• **Task prompt**: In the entries below, find the line containing "para realizar los". Copy it and all lines after it, exactly, through the end.

──────── Data extract

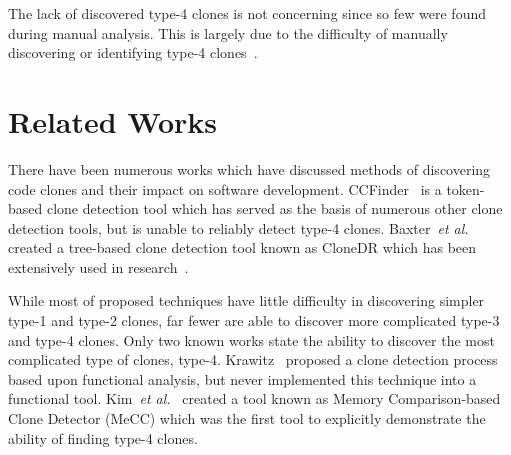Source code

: \documentclass{sig-alternate}
\begin{document}
The lack of discovered type-4 clones is not concerning since so few were found during manual analysis. This is largely due to the difficulty of manually discovering or identifying type-4 clones~\cite{Walenstein:2003:PCT:950792.951349}. 





\section{Related Works}
\label{sec: relatedworks}



There have been numerous works which have discussed methods of discovering code clones and their impact on software development. CCFinder~\cite{Kamiya:2002:CMT:636188.636191} is a token-based clone detection tool which has served as the basis of numerous other clone detection tools, but is unable to reliably detect type-4 clones. Baxter~\emph{et al.} created a tree-based clone detection tool known as CloneDR which has been extensively used in research~\cite{Baxter:1998:CDU:850947.853341}. 

While most of proposed techniques have little difficulty in discovering simpler type-1 and type-2 clones, far fewer are able to discover more complicated type-3 and type-4 clones. Only two known works state the ability to discover the most complicated type of clones, type-4. Krawitz~\cite{Kraw2012} proposed a clone detection process based upon functional analysis, but never implemented this technique into a functional tool. Kim~\emph{et al.}~\cite{Kim:2011:MMC:1985793.1985835} created a tool known as Memory Comparison-based Clone Detector (MeCC) which was the first tool to explicitly demonstrate the ability of finding type-4 clones. 
\end{document}
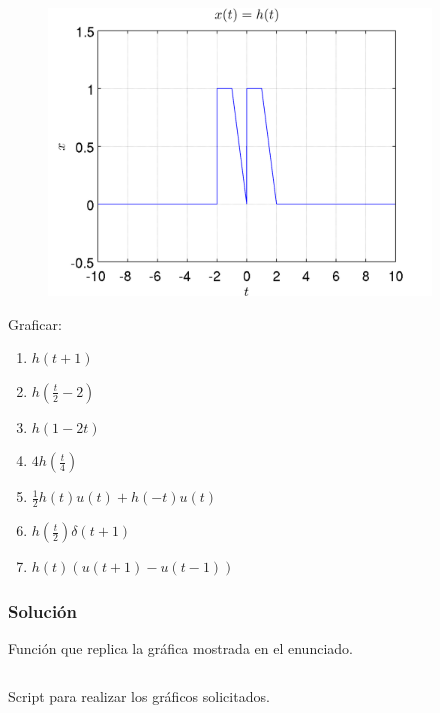 \documentclass[a4paper,12pt,final]{article}
\begin{document}
    \begin{figure}[H]
        \includegraphics[width=4in]{./laboratorio_2/problema07.png}
    \end{figure}

    \noindent Graficar:
    \begin{enumerate}
        \item $h\left(t+1\right)$
        \item $h\left(\frac{t}{2}-2\right)$
        \item $h\left(1-2t\right)$
        \item $4h\left(\frac{t}{4}\right)$
        \item $\frac{1}{2}h\left(t\right)u\left(t\right) + h\left(-t\right)u\left(t\right)$
        \item $h\left(\frac{t}{2}\right)\delta\left(t+1\right)$
        \item $h\left(t\right)\left(u\left(t+1\right)-u\left(t-1\right)\right)$
    \end{enumerate}

    \subsubsection*{Solución}
      \begin{listing}[H]
        \caption{Función que replica la gráfica mostrada en el enunciado.}
        \label{script07}
        \inputminted{matlab}{./laboratorio_2/hfun.m}
      \end{listing}
      \vspace{\fill}

      \newpage
      \begin{listing}[H]
        \caption{Script para realizar los gráficos solicitados.}
        \label{script07A}
        \inputminted[firstline=5]{matlab}{./laboratorio_2/problema07.m}
      \end{listing}
      \vspace{\fill}
\end{document}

────────────────

• **Finished exercise**:
        \caption{Script para realizar los gráficos solicitados.}
        \label{script07A}
        \inputminted[firstline=5]{matlab}{./laboratorio_2/problema07.m}
      \end{listing}
      \vspace{\fill}
\end{document}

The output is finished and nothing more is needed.